Like John Paul, Jimmy slipped into session work—and stayed there for six years, finally putting his palette and paints aside, virtually for good. Almost overnight, he was bombarded with session opportunities, not only because he was as good as they came, but he was reliable, too, capable of playing just about any kind of music—from rock to blues to jazz. At first, he really enjoyed it, and sometimes he was in awe of the artists he backed, including the Rolling Stones, Herman’s Hermits, the Kinks, and even Petula Clark and Burt Bacharach. He played on Donovan’s “Hurdy Gurdy Man” and the Who’s “I Can’t Explain.” He was once hired to play for a Muzak recording session, and there were even some commercial jingles.

Initially, because he didn’t have formal musical training, Jimmy had some self-doubts about how he’d fare in the studio. No one could “feel” the music any better than he, but he was often called upon to play according to someone else’s vision, not his own. And that meant following the sheet music in front of him, measure after measure.

It took Jimmy a while to learn to read music, and there were some awkward, difficult moments when his shaky skills caused embarrassing mistakes. He often said that when he first started, the sheet music looked like a bunch of crows on telephone wires. Even so, almost from the beginning, he was earning a very good living in the studio.

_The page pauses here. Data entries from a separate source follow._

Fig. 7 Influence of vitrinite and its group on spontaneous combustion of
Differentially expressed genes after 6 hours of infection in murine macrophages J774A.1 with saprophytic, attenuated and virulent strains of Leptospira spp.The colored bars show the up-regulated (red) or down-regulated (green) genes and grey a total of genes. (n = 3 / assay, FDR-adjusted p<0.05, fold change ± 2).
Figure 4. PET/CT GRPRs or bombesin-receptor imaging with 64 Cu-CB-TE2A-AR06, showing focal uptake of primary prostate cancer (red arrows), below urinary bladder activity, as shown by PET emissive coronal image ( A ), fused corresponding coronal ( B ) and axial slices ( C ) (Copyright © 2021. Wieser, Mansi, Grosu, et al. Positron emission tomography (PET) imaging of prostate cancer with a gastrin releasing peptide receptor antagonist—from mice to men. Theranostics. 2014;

Not surprisingly, Jimmy’s skills intimidated some of his fellow musicians. Producer Shel Talmy once told him, “The Kinks are recording a new album called You Really Got Me. I’d like you to sit in on it.”

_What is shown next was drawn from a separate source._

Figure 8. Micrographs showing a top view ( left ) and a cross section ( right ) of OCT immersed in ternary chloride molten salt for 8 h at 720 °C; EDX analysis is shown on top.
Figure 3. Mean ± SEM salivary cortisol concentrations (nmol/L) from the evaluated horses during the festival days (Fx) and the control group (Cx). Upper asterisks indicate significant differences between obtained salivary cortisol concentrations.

Shel explained that Jimmy’s talents would contribute immeasurably to the recording sessions—but the band itself wasn’t so sure. “What do we need him for?” an anxious Peter Quaife was supposed to have asked. “Dave Davies can handle the lead guitar work just fine. This is ridiculous, Shel!”

Shel sat back and let them vent their anger and apprehension. Then, once the emotional level had settled down, he brought in Jimmy. In short order, the Kinks became converts. Once they heard Jimmy play, no one in the band questioned Shel’s judgment.

As the years wore on, and one recording session blended into the next, Jimmy developed feelings of boredom and emptiness. He told friends that the session work was robbing him of his creativity. “You go in, they tell you what they want you to play, and to keep them happy, you avoid improvising,” he said. “It’s all so mechanical.”

At one point, when Jimmy’s frustration level was particularly high, he met Andrew Oldham, the Rolling Stones’ manager, who told him about the formation of a new record label. “We could use you a lot, Jimmy,” Oldham told him. “Not just for session work, but for producing.”

It sounded like a new challenge, a way to expand his musical horizons. So Jimmy jumped at the opportunity to become the house producer of the new label, Immediate Records, where he worked on sessions with John Mayall and Nico. It provided a surge of new enthusiasm that he desperately needed.

During this time, Jimmy bumped into Eric Clapton, literally in the lobby of a recording studio. Under his contract with Immediate, Jimmy began producing some blues cuts with Eric—songs like “Double Crossin’ Time” and “Telephone Blues.” The two sensed a special chemistry between them, and they would often jam with one another when their schedules allowed. One night at Jimmy’s house, they played together for hours, drawing upon each other’s energy, excited at the synergy of merging their enormous talents. Jimmy even recorded some of their jamming that night on a simple, two-channel tape recorder.

During those sessions, Jimmy realized that he had more to offer the music world beyond his studio work. As he looked in other directions, he was intent on making the kind of music he wanted to. When he joined the Yardbirds—and later formed Led Zeppelin—he demanded as much control as he could possibly get.